I was talking to a friend today about the holidays. He said this is the third year he and his wife have slowed down and done things the olden way.
“It was getting too hectic,’ he sighed, “we wanted to stop the madness and start spending the season on all the things it’s supposed to be.”
This change in perspective has turned their season into something more than shopping and frantically wrapping piles of gifts no one needs anyway. Now, they choose a few traditions and celebrate the original simplicity of Christmas–the sort of celebration written about in classic literature like Little Women and A Christmas Carol.
For them, this means bringing back basic traditions: baking classic treats together, sipping hot toddies, singing carols around the family piano. Talking to this friend made me want to do the same thing in my home this year. It made me want to introduce my kids to the simple pleasures of homemade wassail and slices of fruitcake. But, the ideal isn’t always easy to introduce kids to. They’d pick pizza and sugar cookies any day of the year over traditional Christmas favorites.
To make these classics more accessible, I decided to revamp one of the all-time unfavorites.
Fruit cake has become it’s own sort of joke in the holiday food sphere, but it can be a fun, vibrant way to stir up a batch of the traditional. In this recipe, I’ve pulled together some of fruits kids will actually eat (pineapple, colored marachino cherries) and baked them into an easy, muffin-like cake that’s as fun to make as it is to nibble on.
Whether you’re celebrating Christmas the classic way, or just looking for a fun new tradition, give this Kid-Friendly Fruit Cake a try!
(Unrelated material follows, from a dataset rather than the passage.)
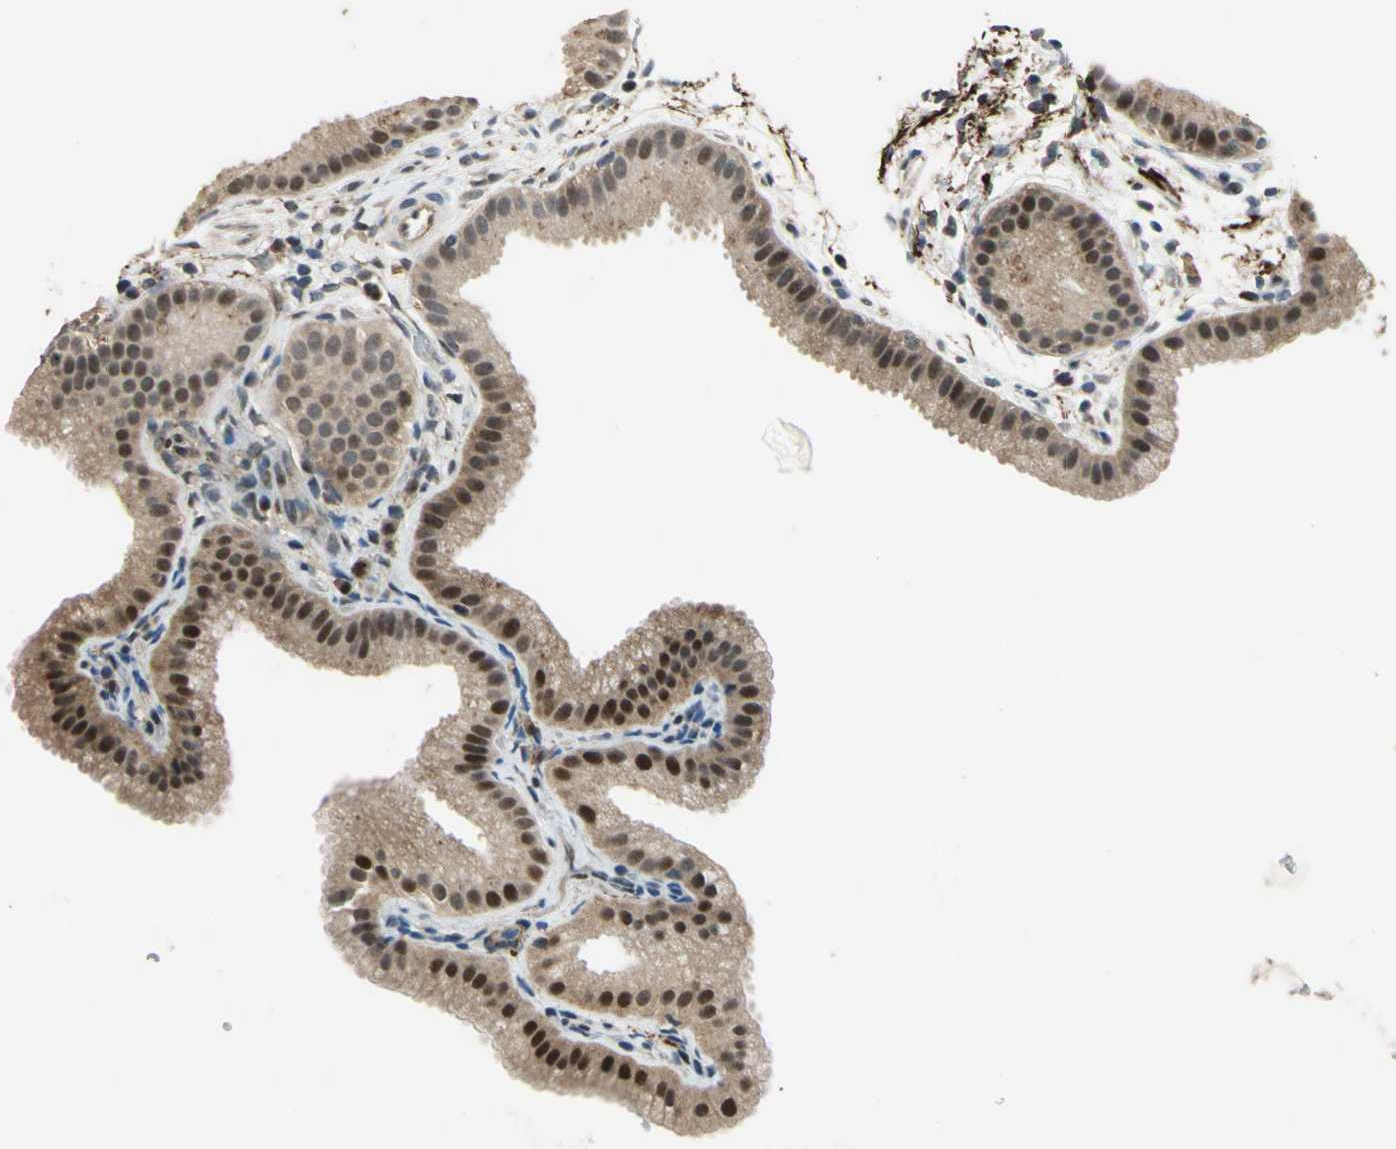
{"staining": {"intensity": "strong", "quantity": ">75%", "location": "cytoplasmic/membranous,nuclear"}, "tissue": "gallbladder", "cell_type": "Glandular cells", "image_type": "normal", "snomed": [{"axis": "morphology", "description": "Normal tissue, NOS"}, {"axis": "topography", "description": "Gallbladder"}], "caption": "Glandular cells show strong cytoplasmic/membranous,nuclear expression in approximately >75% of cells in unremarkable gallbladder.", "gene": "MIS18BP1", "patient": {"sex": "female", "age": 64}}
It’ll make your kitchen smell like Christmas, and warm your belly with delight!
Kid-Friendly Fruit Cake
Makes 6 mini loaves.
- 3 tablespoons butter
- 1 egg
- 1/3 cup sugar
- 2 cups flour
- 2/3 cup crushed pineapple, undrained
- 1/2 teaspoon pumpkin pie spice
- 1/4 cup red maraschino cherries
- 1/4 cup green maraschino cherries
- 2 tablespoons prepared vanilla icing
In a large bowl, beat together the butter, egg, sugar, flour, pineapple, and pumpkin pie spice. Chop half of the green and red cherries and fold into the batter.
Spoon batter into six mini paper loaf pans, or three mini aluminum pans. Top with the remaining cherries sliced in half. Bake in an oven preheated to 350 degrees F for 9-12 minutes, or until the muffins spring back when touch lightly in the center.
Place icing in a small ziptop baggie. Microwave until melted, then snip the corner from the baggie and drizzle a small bit of icing over the tops of each fruitcake. Serve and enjoy!